[Data taken from a collection]
'''

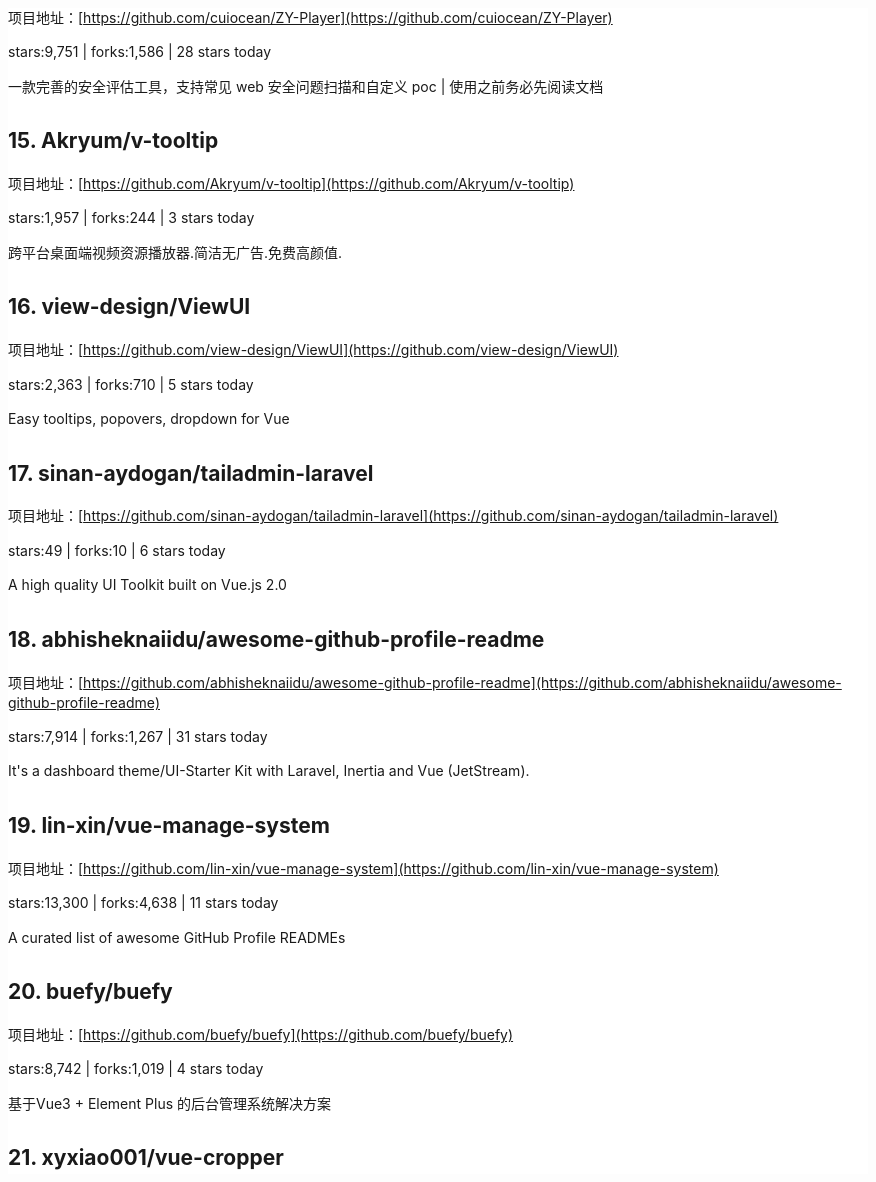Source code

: 项目地址：[https://github.com/cuiocean/ZY-Player](https://github.com/cuiocean/ZY-Player)

stars:9,751 | forks:1,586 | 28 stars today 

一款完善的安全评估工具，支持常见 web 安全问题扫描和自定义 poc | 使用之前务必先阅读文档

## 15. Akryum/v-tooltip 

项目地址：[https://github.com/Akryum/v-tooltip](https://github.com/Akryum/v-tooltip)

stars:1,957 | forks:244 | 3 stars today 

 跨平台桌面端视频资源播放器.简洁无广告.免费高颜值. 

## 16. view-design/ViewUI 

项目地址：[https://github.com/view-design/ViewUI](https://github.com/view-design/ViewUI)

stars:2,363 | forks:710 | 5 stars today 

 Easy tooltips, popovers, dropdown for Vue

## 17. sinan-aydogan/tailadmin-laravel 

项目地址：[https://github.com/sinan-aydogan/tailadmin-laravel](https://github.com/sinan-aydogan/tailadmin-laravel)

stars:49 | forks:10 | 6 stars today 

A high quality UI Toolkit built on Vue.js 2.0

## 18. abhisheknaiidu/awesome-github-profile-readme 

项目地址：[https://github.com/abhisheknaiidu/awesome-github-profile-readme](https://github.com/abhisheknaiidu/awesome-github-profile-readme)

stars:7,914 | forks:1,267 | 31 stars today 

It's a dashboard theme/UI-Starter Kit with Laravel, Inertia and Vue (JetStream).

## 19. lin-xin/vue-manage-system 

项目地址：[https://github.com/lin-xin/vue-manage-system](https://github.com/lin-xin/vue-manage-system)

stars:13,300 | forks:4,638 | 11 stars today 

 A curated list of awesome GitHub Profile READMEs 

## 20. buefy/buefy 

项目地址：[https://github.com/buefy/buefy](https://github.com/buefy/buefy)

stars:8,742 | forks:1,019 | 4 stars today 

基于Vue3 + Element Plus 的后台管理系统解决方案

## 21. xyxiao001/vue-cropper 
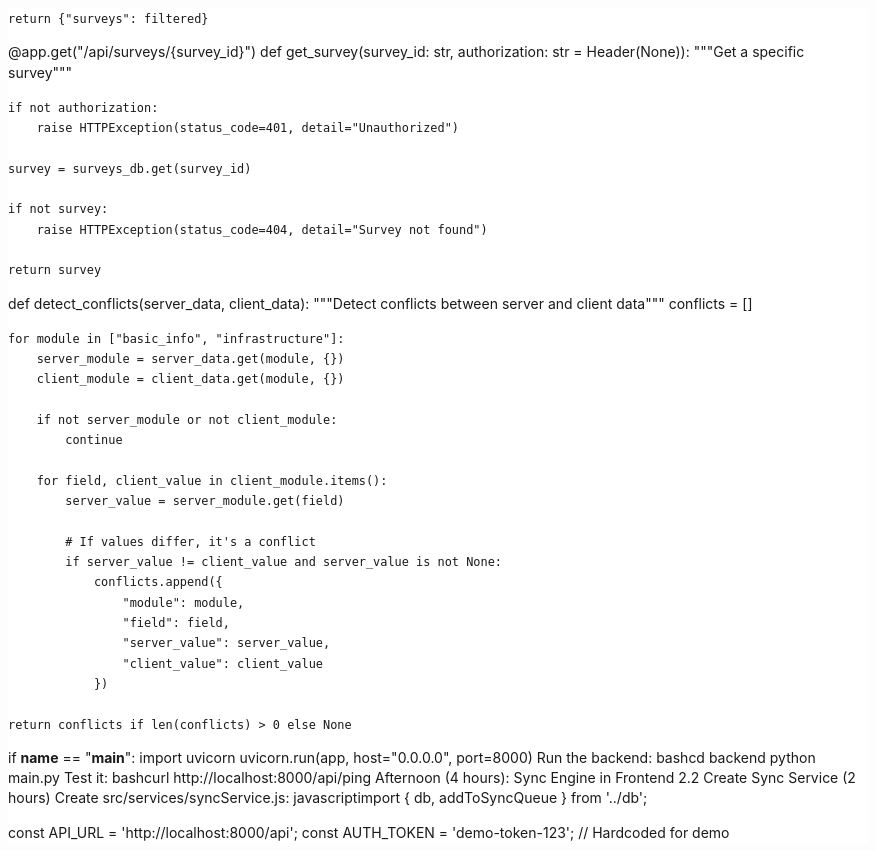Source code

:    return {"surveys": filtered}

@app.get("/api/surveys/{survey_id}")
def get_survey(survey_id: str, authorization: str = Header(None)):
    """Get a specific survey"""
    
    if not authorization:
        raise HTTPException(status_code=401, detail="Unauthorized")
    
    survey = surveys_db.get(survey_id)
    
    if not survey:
        raise HTTPException(status_code=404, detail="Survey not found")
    
    return survey

def detect_conflicts(server_data, client_data):
    """Detect conflicts between server and client data"""
    conflicts = []
    
    for module in ["basic_info", "infrastructure"]:
        server_module = server_data.get(module, {})
        client_module = client_data.get(module, {})
        
        if not server_module or not client_module:
            continue
        
        for field, client_value in client_module.items():
            server_value = server_module.get(field)
            
            # If values differ, it's a conflict
            if server_value != client_value and server_value is not None:
                conflicts.append({
                    "module": module,
                    "field": field,
                    "server_value": server_value,
                    "client_value": client_value
                })
    
    return conflicts if len(conflicts) > 0 else None

if __name__ == "__main__":
    import uvicorn
    uvicorn.run(app, host="0.0.0.0", port=8000)
Run the backend:
bashcd backend
python main.py
Test it:
bashcurl http://localhost:8000/api/ping
Afternoon (4 hours): Sync Engine in Frontend
2.2 Create Sync Service (2 hours)
Create src/services/syncService.js:
javascriptimport { db, addToSyncQueue } from '../db';

const API_URL = 'http://localhost:8000/api';
const AUTH_TOKEN = 'demo-token-123'; // Hardcoded for demo
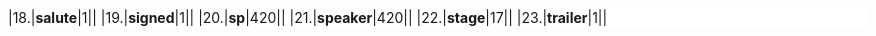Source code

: |18.|__salute__|1||
|19.|__signed__|1||
|20.|__sp__|420||
|21.|__speaker__|420||
|22.|__stage__|17||
|23.|__trailer__|1||
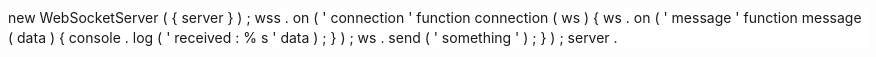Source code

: new
WebSocketServer
(
{
server
}
)
;
wss
.
on
(
'
connection
'
function
connection
(
ws
)
{
ws
.
on
(
'
message
'
function
message
(
data
)
{
console
.
log
(
'
received
:
%
s
'
data
)
;
}
)
;
ws
.
send
(
'
something
'
)
;
}
)
;
server
.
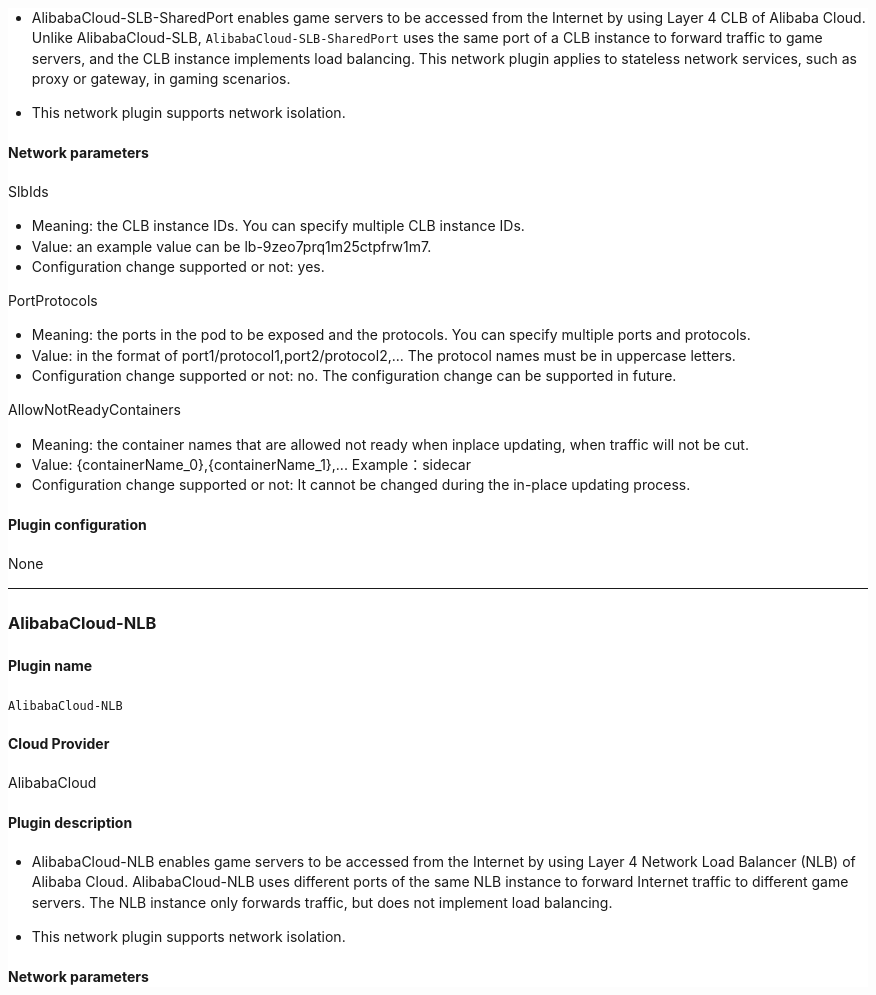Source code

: - AlibabaCloud-SLB-SharedPort enables game servers to be accessed from the Internet by using Layer 4 CLB of Alibaba Cloud. Unlike AlibabaCloud-SLB, `AlibabaCloud-SLB-SharedPort` uses the same port of a CLB instance to forward traffic to game servers, and the CLB instance implements load balancing.
  This network plugin applies to stateless network services, such as proxy or gateway, in gaming scenarios.

- This network plugin supports network isolation.

#### Network parameters

SlbIds

- Meaning: the CLB instance IDs. You can specify multiple CLB instance IDs.
- Value: an example value can be lb-9zeo7prq1m25ctpfrw1m7.
- Configuration change supported or not: yes.

PortProtocols

- Meaning: the ports in the pod to be exposed and the protocols. You can specify multiple ports and protocols.
- Value: in the format of port1/protocol1,port2/protocol2,... The protocol names must be in uppercase letters.
- Configuration change supported or not: no. The configuration change can be supported in future.

AllowNotReadyContainers

- Meaning: the container names that are allowed not ready when inplace updating, when traffic will not be cut.
- Value: {containerName_0},{containerName_1},... Example：sidecar
- Configuration change supported or not: It cannot be changed during the in-place updating process.

#### Plugin configuration

None

---

### AlibabaCloud-NLB
#### Plugin name

`AlibabaCloud-NLB`

#### Cloud Provider

AlibabaCloud

#### Plugin description

- AlibabaCloud-NLB enables game servers to be accessed from the Internet by using Layer 4 Network Load Balancer (NLB) of Alibaba Cloud. AlibabaCloud-NLB uses different ports of the same NLB instance to forward Internet traffic to different game servers. The NLB instance only forwards traffic, but does not implement load balancing.

- This network plugin supports network isolation.

#### Network parameters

'''

Task item
Copy the source text of every record word for word, and leave the pictures out of your answer.

Solution to this task
Source code

: 项目地址：[https://github.com/cuiocean/ZY-Player](https://github.com/cuiocean/ZY-Player)

stars:9,751 | forks:1,586 | 28 stars today 

一款完善的安全评估工具，支持常见 web 安全问题扫描和自定义 poc | 使用之前务必先阅读文档

## 15. Akryum/v-tooltip 

项目地址：[https://github.com/Akryum/v-tooltip](https://github.com/Akryum/v-tooltip)

stars:1,957 | forks:244 | 3 stars today 

 跨平台桌面端视频资源播放器.简洁无广告.免费高颜值. 

## 16. view-design/ViewUI 

项目地址：[https://github.com/view-design/ViewUI](https://github.com/view-design/ViewUI)

stars:2,363 | forks:710 | 5 stars today 

 Easy tooltips, popovers, dropdown for Vue

## 17. sinan-aydogan/tailadmin-laravel 

项目地址：[https://github.com/sinan-aydogan/tailadmin-laravel](https://github.com/sinan-aydogan/tailadmin-laravel)

stars:49 | forks:10 | 6 stars today 

A high quality UI Toolkit built on Vue.js 2.0

## 18. abhisheknaiidu/awesome-github-profile-readme 

项目地址：[https://github.com/abhisheknaiidu/awesome-github-profile-readme](https://github.com/abhisheknaiidu/awesome-github-profile-readme)

stars:7,914 | forks:1,267 | 31 stars today 

It's a dashboard theme/UI-Starter Kit with Laravel, Inertia and Vue (JetStream).

## 19. lin-xin/vue-manage-system 

项目地址：[https://github.com/lin-xin/vue-manage-system](https://github.com/lin-xin/vue-manage-system)

stars:13,300 | forks:4,638 | 11 stars today 

 A curated list of awesome GitHub Profile READMEs 

## 20. buefy/buefy 

项目地址：[https://github.com/buefy/buefy](https://github.com/buefy/buefy)

stars:8,742 | forks:1,019 | 4 stars today 

基于Vue3 + Element Plus 的后台管理系统解决方案

## 21. xyxiao001/vue-cropper 
Source code

:    return {"surveys": filtered}

@app.get("/api/surveys/{survey_id}")
def get_survey(survey_id: str, authorization: str = Header(None)):
    """Get a specific survey"""
    
    if not authorization:
        raise HTTPException(status_code=401, detail="Unauthorized")
    
    survey = surveys_db.get(survey_id)
    
    if not survey:
        raise HTTPException(status_code=404, detail="Survey not found")
    
    return survey

def detect_conflicts(server_data, client_data):
    """Detect conflicts between server and client data"""
    conflicts = []
    
    for module in ["basic_info", "infrastructure"]:
        server_module = server_data.get(module, {})
        client_module = client_data.get(module, {})
        
        if not server_module or not client_module:
            continue
        
        for field, client_value in client_module.items():
            server_value = server_module.get(field)
            
            # If values differ, it's a conflict
            if server_value != client_value and server_value is not None:
                conflicts.append({
                    "module": module,
                    "field": field,
                    "server_value": server_value,
                    "client_value": client_value
                })
    
    return conflicts if len(conflicts) > 0 else None

if __name__ == "__main__":
    import uvicorn
    uvicorn.run(app, host="0.0.0.0", port=8000)
Run the backend:
bashcd backend
python main.py
Test it:
bashcurl http://localhost:8000/api/ping
Afternoon (4 hours): Sync Engine in Frontend
2.2 Create Sync Service (2 hours)
Create src/services/syncService.js:
javascriptimport { db, addToSyncQueue } from '../db';

const API_URL = 'http://localhost:8000/api';
const AUTH_TOKEN = 'demo-token-123'; // Hardcoded for demo
Source code

: |18.|__salute__|1||
|19.|__signed__|1||
|20.|__sp__|420||
|21.|__speaker__|420||
|22.|__stage__|17||
|23.|__trailer__|1||
Source code

: new
WebSocketServer
(
{
server
}
)
;
wss
.
on
(
'
connection
'
function
connection
(
ws
)
{
ws
.
on
(
'
message
'
function
message
(
data
)
{
console
.
log
(
'
received
:
%
s
'
data
)
;
}
)
;
ws
.
send
(
'
something
'
)
;
}
)
;
server
.
Source code

: - AlibabaCloud-SLB-SharedPort enables game servers to be accessed from the Internet by using Layer 4 CLB of Alibaba Cloud. Unlike AlibabaCloud-SLB, `AlibabaCloud-SLB-SharedPort` uses the same port of a CLB instance to forward traffic to game servers, and the CLB instance implements load balancing.
  This network plugin applies to stateless network services, such as proxy or gateway, in gaming scenarios.

- This network plugin supports network isolation.

#### Network parameters

SlbIds

- Meaning: the CLB instance IDs. You can specify multiple CLB instance IDs.
- Value: an example value can be lb-9zeo7prq1m25ctpfrw1m7.
- Configuration change supported or not: yes.

PortProtocols

- Meaning: the ports in the pod to be exposed and the protocols. You can specify multiple ports and protocols.
- Value: in the format of port1/protocol1,port2/protocol2,... The protocol names must be in uppercase letters.
- Configuration change supported or not: no. The configuration change can be supported in future.

AllowNotReadyContainers

- Meaning: the container names that are allowed not ready when inplace updating, when traffic will not be cut.
- Value: {containerName_0},{containerName_1},... Example：sidecar
- Configuration change supported or not: It cannot be changed during the in-place updating process.

#### Plugin configuration

None

---

### AlibabaCloud-NLB
#### Plugin name

`AlibabaCloud-NLB`

#### Cloud Provider

AlibabaCloud

#### Plugin description

- AlibabaCloud-NLB enables game servers to be accessed from the Internet by using Layer 4 Network Load Balancer (NLB) of Alibaba Cloud. AlibabaCloud-NLB uses different ports of the same NLB instance to forward Internet traffic to different game servers. The NLB instance only forwards traffic, but does not implement load balancing.

- This network plugin supports network isolation.

#### Network parameters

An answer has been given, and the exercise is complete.